Она заплакала — тихо, без звука, как плачут взрослые, когда понимают, что дальше будет иначе. Он не спрашивал почему. Он знал.
Она не сказала ни слова про зеркало. Про то, что ее никто не возьмет замуж. Про взгляды, которые будут преследовать ее до конца дней. Про то, что никого никогда не будет рядом, ведь она теперь уродливая. Но он чувствовал это так ясно, будто это было его собственное.

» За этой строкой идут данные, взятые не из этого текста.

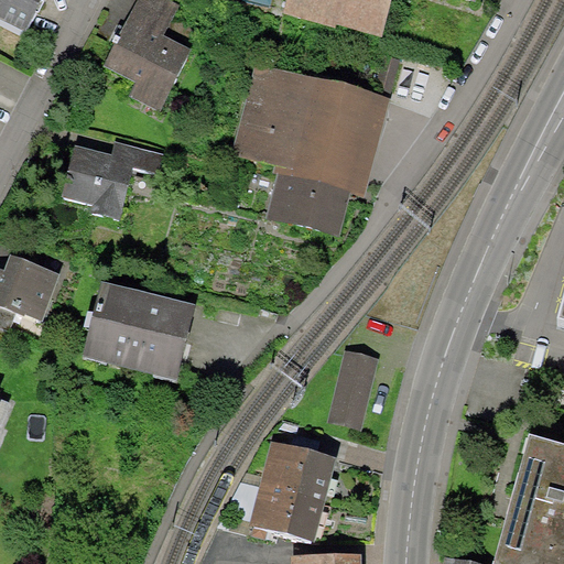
[(0,0),(0,18),(25,31),(41,0),(0,0)]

Он подошёл, осторожно обнял. Она сначала напряглась, потом уткнулась ему в грудь, и напряжение ушло. Она долго плакала, а он все держал ее в объятиях, давая время выплеснуть все горе. А потом пришел покой. Алена подняла на него большой зеленый глаз.
Поцелуй был тихим, неуверенным, как вопрос. Он ответил — так же осторожно. Ночь была короткой, тёплой, без обещаний. Просто два живых человека, которые слишком много видели, чтобы притворяться.
Люди считали, что священнику нельзя. Что прикосновение — грех. Что близость — измена Богу. Иоанн знал эти слова, слышал их десятки раз, читал в письмах, видел в чужих взглядах.
Но он никогда не верил в это.
Батюшка Михаил говорил просто:
«Бог — не ревнивый муж. Ему не изменяют телом. Ему изменяют, когда лгут себе».
Иоанн не лгал.
Этой ночью не было похоти, не было бегства от одиночества. Было тепло. Было сострадание. Было желание быть рядом с живым человеком, который пережил страх и остался стоять.
Он не чувствовал вины.
Если Бог и смотрел — то видел не грех, а двух людей, которые не сломались. Иоан всегда верил: если вера требует, чтобы ты перестал быть человеком — значит, это плохая вера.
Собирался тихо, стараясь не разбудить. На пороге остановился, оглянулся — она уже не спала, смотрела.
— Спасибо, — сказала она.
Он кивнул.
— Береги своих.
Он ушёл, не оборачиваясь.
Алена стояла долго, пока дорога не опустела, и лес снова не стал просто лесом.
Она знала: он не вернётся.
И всё равно была благодарна.
***
Иоанн шёл уже несколько часов, когда дорога вывела его к развилке. Солнце клонилось к закату, тени удлинялись, и лес по обе стороны начинал шептать — не словами, а памятью.
Сзади послышался скрип колёс.
Он обернулся.
По дороге медленно катилась телега. Лошадь — старая, терпеливая. Возница — плотный мужик в поношенном кафтане, с мешками и бочонками, видно — торговец. Завидев Иоанна, он притормозил.
— Батюшка, — сказал он без удивления, будто священников на пустой дороге встречал каждый день. — Куда путь держишь?
— Куда Господь поведёт, — ответил Иоанн.
Тот хмыкнул.
— Стало быть никуда.... Не откажешься поехать? Ночью тут ходить — дело нехорошее.
Он помолчал, потом добавил, будто между делом:
— У нас в деревне что-то поселилось. Не зверь. И не человек. Ночами ходит. Следов не оставляет, а после него… — он запнулся. — Дьявол, не иначе.
Иоанн посмотрел на дорогу впереди.
— Давно? — спросил он.
— С неделю. Может, больше. Мы сначала думали — показалось. А потом поняли: нет, не показалось.
Телега скрипнула, въезжая в тень от леса.
— Люди шепчутся, — продолжил торговец. — Да громко не говорят. Боятся, что услышит.
Иоанн кивнул.
— Правильно боятся, — сказал он спокойно.
Лошадь шла вперёд, дорога тянулась дальше, и Иоанн уже знал: это не случайный разговор и не случайный попутчик.